Two UBC “Ideas” Among New York Times 2007 Most Intriguing List

UBC Reports Extras | Dec. 12, 2007

UBC psychology researchers shone in the New York Times Magazine’s "7th Annual Year in Ideas," which featured 70 of the world’s most intriguing discoveries over the past 12 months. UBC garnered a couple of stories in the Dec. 9 issue round-up, joining only a handful of institutions with more than one mention, among them Harvard, MIT and the University of California Los Angeles.

In "The God Effect," the New York Times Magazine highlighted findings by Assoc. Prof. Ara Norenzayan and PhD graduate Azim Shariff that people will act with greater altruism and generosity when they’re reminded of God or their civic responsibility. Published in the September issue of Psychological Science journal, their study tested participants through a "dictator" game. First, Norenzayan and Shariff used a well-known psychological "priming" technique to induce unconscious thoughts in the participants. One group unscrambled sentences that contained words like God, spirit, sacred and divine. The control group unscrambled sentences with no religious references. Then each participant got 10 $1 coins which they could decide how many to keep or to share with an anonymous recipient.
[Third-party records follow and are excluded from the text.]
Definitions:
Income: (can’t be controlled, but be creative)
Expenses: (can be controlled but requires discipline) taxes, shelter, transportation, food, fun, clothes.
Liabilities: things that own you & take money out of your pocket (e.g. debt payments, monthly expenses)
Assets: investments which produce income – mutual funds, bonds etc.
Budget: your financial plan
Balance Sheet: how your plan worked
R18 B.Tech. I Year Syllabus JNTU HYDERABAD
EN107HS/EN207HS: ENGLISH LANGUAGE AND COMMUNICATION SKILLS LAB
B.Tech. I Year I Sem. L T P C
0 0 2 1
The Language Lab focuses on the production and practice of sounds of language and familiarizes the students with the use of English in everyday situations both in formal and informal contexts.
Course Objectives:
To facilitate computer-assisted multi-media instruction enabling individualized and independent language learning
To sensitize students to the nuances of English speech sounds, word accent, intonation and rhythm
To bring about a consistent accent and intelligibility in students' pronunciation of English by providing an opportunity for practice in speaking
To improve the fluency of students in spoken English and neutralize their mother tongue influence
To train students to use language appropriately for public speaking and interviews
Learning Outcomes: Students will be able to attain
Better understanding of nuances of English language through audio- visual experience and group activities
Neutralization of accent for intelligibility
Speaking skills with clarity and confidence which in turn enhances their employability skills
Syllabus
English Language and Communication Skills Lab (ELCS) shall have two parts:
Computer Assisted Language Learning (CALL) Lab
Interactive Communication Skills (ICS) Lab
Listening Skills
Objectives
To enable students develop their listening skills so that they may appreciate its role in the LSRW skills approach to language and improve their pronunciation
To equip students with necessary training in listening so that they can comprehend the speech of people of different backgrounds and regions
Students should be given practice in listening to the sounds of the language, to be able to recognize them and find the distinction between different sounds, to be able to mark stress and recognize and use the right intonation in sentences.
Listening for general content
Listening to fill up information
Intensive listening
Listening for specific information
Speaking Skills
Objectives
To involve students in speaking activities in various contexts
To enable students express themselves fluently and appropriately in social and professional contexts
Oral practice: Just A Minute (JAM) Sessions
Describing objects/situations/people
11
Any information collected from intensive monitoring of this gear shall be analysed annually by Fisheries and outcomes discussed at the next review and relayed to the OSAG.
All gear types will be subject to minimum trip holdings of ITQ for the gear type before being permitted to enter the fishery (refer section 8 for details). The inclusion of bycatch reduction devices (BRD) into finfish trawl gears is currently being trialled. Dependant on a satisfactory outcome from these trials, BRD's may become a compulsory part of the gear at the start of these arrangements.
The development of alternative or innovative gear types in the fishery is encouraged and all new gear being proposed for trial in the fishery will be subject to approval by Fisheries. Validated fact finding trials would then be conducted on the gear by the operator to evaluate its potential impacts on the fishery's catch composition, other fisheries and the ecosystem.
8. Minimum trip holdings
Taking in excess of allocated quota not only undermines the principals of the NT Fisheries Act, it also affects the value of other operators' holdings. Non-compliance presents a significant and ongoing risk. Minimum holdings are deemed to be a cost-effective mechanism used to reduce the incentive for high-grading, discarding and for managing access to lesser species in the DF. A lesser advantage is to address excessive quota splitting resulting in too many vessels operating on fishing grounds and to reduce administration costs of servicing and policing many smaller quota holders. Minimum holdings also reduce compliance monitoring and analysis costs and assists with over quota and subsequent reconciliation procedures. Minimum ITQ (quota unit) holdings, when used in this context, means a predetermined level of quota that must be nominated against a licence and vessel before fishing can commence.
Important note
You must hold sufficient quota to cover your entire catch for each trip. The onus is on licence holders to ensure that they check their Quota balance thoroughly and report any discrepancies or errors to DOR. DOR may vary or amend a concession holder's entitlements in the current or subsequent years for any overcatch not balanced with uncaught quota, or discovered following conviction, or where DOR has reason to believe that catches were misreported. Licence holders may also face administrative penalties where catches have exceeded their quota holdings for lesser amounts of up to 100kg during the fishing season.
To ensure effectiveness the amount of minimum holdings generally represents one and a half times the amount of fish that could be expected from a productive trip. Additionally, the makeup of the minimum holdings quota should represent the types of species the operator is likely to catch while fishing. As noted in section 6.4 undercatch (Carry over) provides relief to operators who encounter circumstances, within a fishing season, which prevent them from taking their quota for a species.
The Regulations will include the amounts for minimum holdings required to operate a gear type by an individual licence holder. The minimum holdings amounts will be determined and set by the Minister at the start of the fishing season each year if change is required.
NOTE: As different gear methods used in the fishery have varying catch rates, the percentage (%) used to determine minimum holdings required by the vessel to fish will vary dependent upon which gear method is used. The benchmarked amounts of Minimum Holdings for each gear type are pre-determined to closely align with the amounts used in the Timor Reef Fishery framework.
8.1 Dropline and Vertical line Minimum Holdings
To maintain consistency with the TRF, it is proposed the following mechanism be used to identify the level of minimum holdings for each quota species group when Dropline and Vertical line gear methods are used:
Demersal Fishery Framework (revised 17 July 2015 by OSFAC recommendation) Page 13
The researchers were surprised by the magnitude of the positive results for the religious prime in both studies. Sixty-eight per cent of subjects from the religious prime groups allocated $5 or more to anonymous strangers, compared to 22 per cent from groups where neutral or no concepts were activated.

In the second study the researchers also investigated the strength of the religious prime relative to a secular prime. They used concepts of civic responsibility and social justice to prime subjects (with target words civic, jury, court, police and contract) and obtained almost identical results.
The article is available online at: www.psychologicalscience.org/media.

The other appealing new idea from UBC is that "Quitting Can Be Good for You." UBC Psychology Assoc. Prof. Greg Miller and Concordia University’s Carsten Wrosch has found that too much perserverance can be bad for your health. Their study, published in the in the September issue of the journal Psychological Science, explores how teenage girls will exhibit increased levels of the inflammatory molecule C-reactive protein (C.R.P.) if they continue striving for a hard-to-reach goal. In adults, C.R.P. is linked with diabetes, heart disease and early aging.

Miller and Wrosch charted the C.R.P. levels in each of their teenage subjects over the course of a year as they dealt with adversity and challenges. Individuals who quit when a goal became too difficult or unattainable showed C.R.P. levels that were constant. However, young women who persisted had significantly elevated levels, even if they eventually reached their goals.